## Supplied passage
Less than three weeks after a court rebuke on congressional redistricting, Virginia Democrats found themselves trading barbs over the future of a major industry in the commonwealth. At the heart of the dispute is whether to end a sales tax exemption that has benefited data center developers for years, a move with big dollars and big political consequences. The split has been loud, public, and sharply personal.

Senate Finance Chair Louise Lucas took the hardest line, accusing the governor and House leaders of siding with corporate interests and refusing to make the big companies pay more for the costs their facilities impose. The debate revolves around whether changing the tax policy would yank out the economic rug from companies that invested here or whether it would stop a giveaway to the wealthiest firms. The practical question is also a philosophical one about who shoulders public costs as private growth explodes.

The Senate framed the exemption as an unfair perk for massive corporations, arguing the state is sacrificing revenue that will be needed for schools, healthcare, and other core services. House leaders and the governor countered that altering a long-standing policy would undermine trust with employers who built on the expectation of stable rules. Both sides reportedly came close to a deal on June 5, until a meeting that morning shifted the negotiations off track, according to people involved.

When talks collapsed, Lucas moved quickly to set the narrative. She labeled Gov. Abigail Spanberger “Data Center Diva” and House Speaker Don Scott “Amazon Don,” suggesting both had flinched from extracting fair contributions from an industry that depends on Virginia infrastructure. That rhetoric made the dispute impossible to keep private and signaled that compromise would be politically costly for anyone seen as soft on big tech.

## Data lines
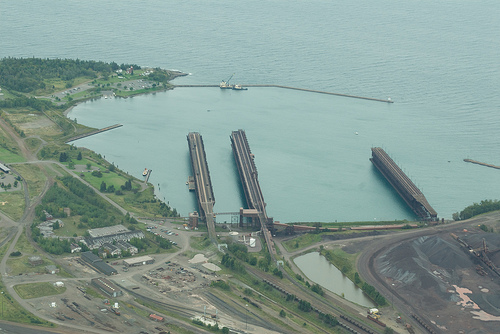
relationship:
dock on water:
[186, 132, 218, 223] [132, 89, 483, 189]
==
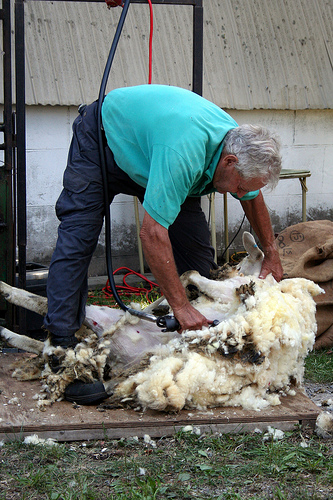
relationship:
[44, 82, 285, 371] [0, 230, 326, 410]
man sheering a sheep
--
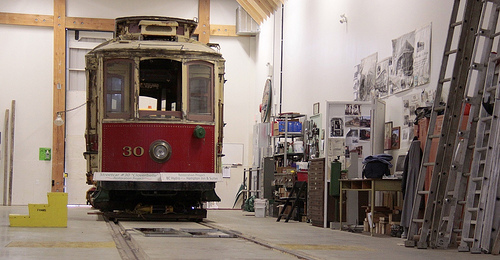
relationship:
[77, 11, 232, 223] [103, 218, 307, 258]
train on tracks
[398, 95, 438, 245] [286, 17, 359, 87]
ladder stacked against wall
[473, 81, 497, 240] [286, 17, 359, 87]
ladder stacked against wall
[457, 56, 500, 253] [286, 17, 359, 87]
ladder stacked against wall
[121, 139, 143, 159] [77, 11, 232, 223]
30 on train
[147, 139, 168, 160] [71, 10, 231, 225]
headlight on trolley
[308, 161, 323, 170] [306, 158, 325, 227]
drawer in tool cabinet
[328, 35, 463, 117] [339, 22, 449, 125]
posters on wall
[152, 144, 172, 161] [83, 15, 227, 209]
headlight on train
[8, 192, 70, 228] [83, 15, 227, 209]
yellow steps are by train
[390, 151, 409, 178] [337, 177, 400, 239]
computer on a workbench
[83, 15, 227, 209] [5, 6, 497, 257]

## Exercises
1) In the passage on Virginia's data center tax dispute, what nickname did Louise Lucas give House Speaker Don Scott?
2) Return the passage on Virginia's data center tax dispute word for word, from "The Senate framed" up to and including "to people involved.".
3) Write the next part of the passage on Virginia's data center tax dispute, picking up after its last sentence.

## Responses for each task
1) "Amazon Don"

2)
The Senate framed the exemption as an unfair perk for massive corporations, arguing the state is sacrificing revenue that will be needed for schools, healthcare, and other core services. House leaders and the governor countered that altering a long-standing policy would undermine trust with employers who built on the expectation of stable rules. Both sides reportedly came close to a deal on June 5, until a meeting that morning shifted the negotiations off track, according to people involved.

3)
Lucas followed the social media attacks with a formal statement that laid out the Senate’s argument in blunt terms, warning the state was giving up revenue it will need to meet rising costs. She insisted the Senate had offered compromise proposals that would have collected new revenue from data centers without wrecking the industry. The language left little doubt she saw this as a fight about priorities and fairness.

“Today, the Governor and House decided that they did not want to alter the freeloading policy for data centers. They decided that this was far more important than having data centers pay their fair share to provide services to the people of the Commonwealth for the next two years.”

Lucas also pushed back preemptively on likely counterarguments that a revenue reforecast makes new data center levies unnecessary. She argued those justifications ignore the long-term costs Virginia faces and that compromise had been on the table from the Senate side. In her view, neither side would get everything, but reasonable measures were available to capture needed funds.

“I know the Governor and House’s narrative will be that I wasn’t willing to compromise or to meet. This is simply not true. We attempted to move forward multiple times. With the support of the Senate conferees, I have offered multiple compromise options that would have provided revenue from data centers. Under these compromises, neither side got everything.”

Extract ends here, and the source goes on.